The difference between the price at which you sent an order and the price at which it was actually filled.
Slippage arises because forex pricing is not static: the market is continuously moving, and there is an unavoidable gap between the moment a trader clicks 'buy' and the moment the broker's system processes the order against available liquidity. In a fast-moving market, the fill price may be several pips away from the intended price. Slippage can be positive (filled at a better price than requested) as well as negative, though on dealing-desk platforms traders often find positive slippage is withheld while negative slippage passes through.
Slippage is highest in three conditions: immediately before and after high-impact economic releases (NFP, CPI, central bank decisions), at session opens when liquidity is transitioning, and in pairs with naturally thin liquidity (exotics or some cross pairs). Market orders are most vulnerable; limit orders guarantee the requested price or better and therefore cannot receive negative slippage, though they carry the risk of non-execution if the market moves away.

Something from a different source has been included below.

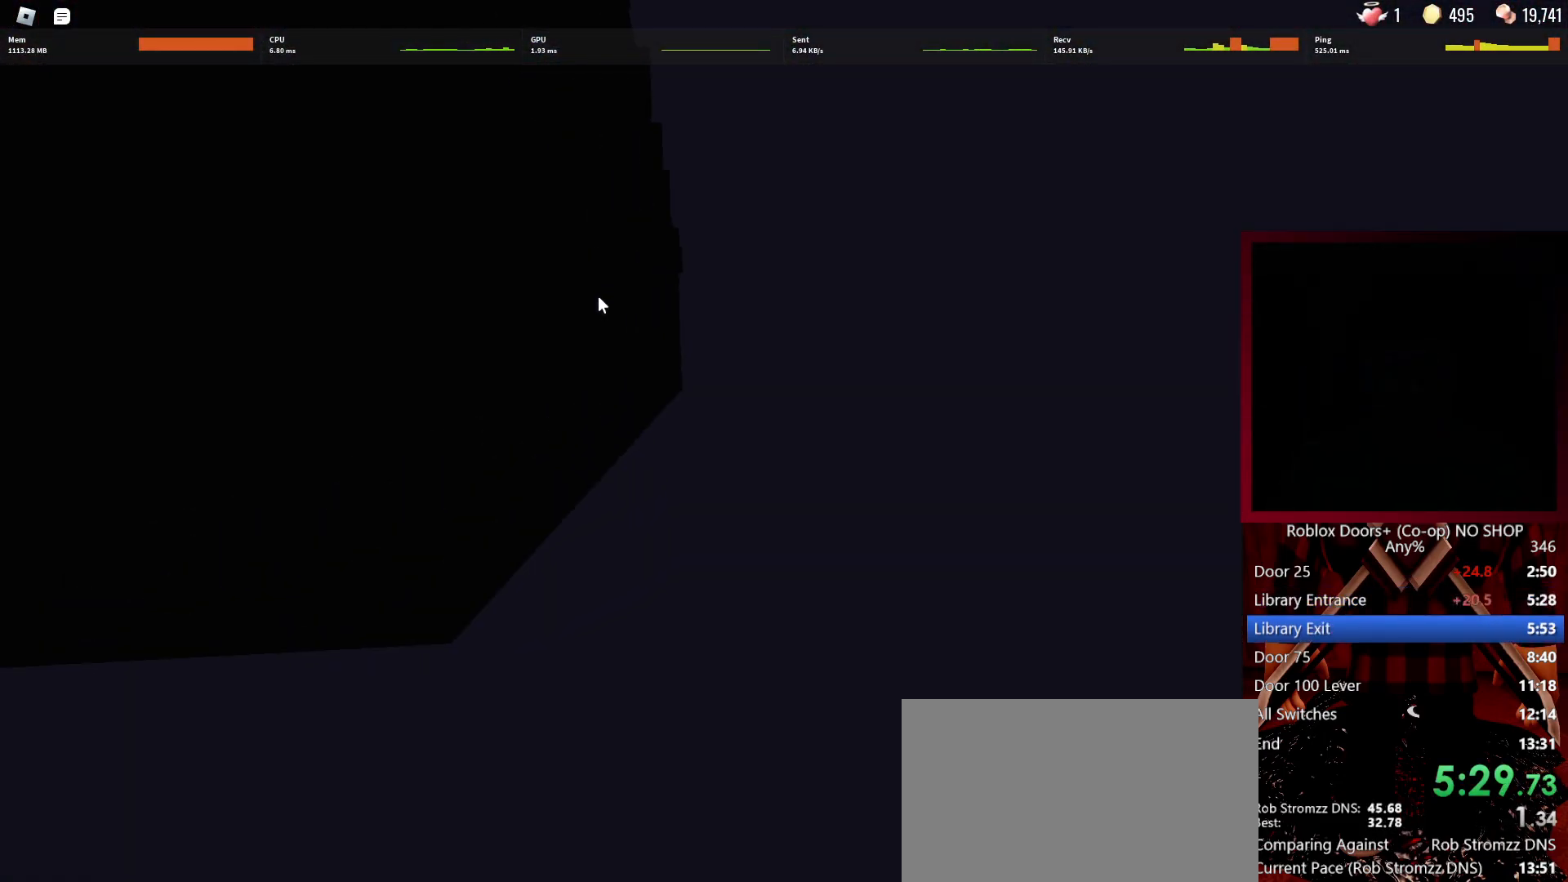
{"keys": [], "mouse": [], "events": [[83, "w", "up"]]}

ECN brokers with co-located servers near major matching engines (typically LD4 in London or NY4 in New York) and deep liquidity pools from multiple tier-1 banks minimise the window in which slippage occurs. Slower dealing-desk market makers are more prone to slippage because the order must pass through a manual or semi-manual dealing layer before being filled. Checking a broker's slippage statistics - some publish average positive and negative slippage by pair - is a meaningful signal of execution quality.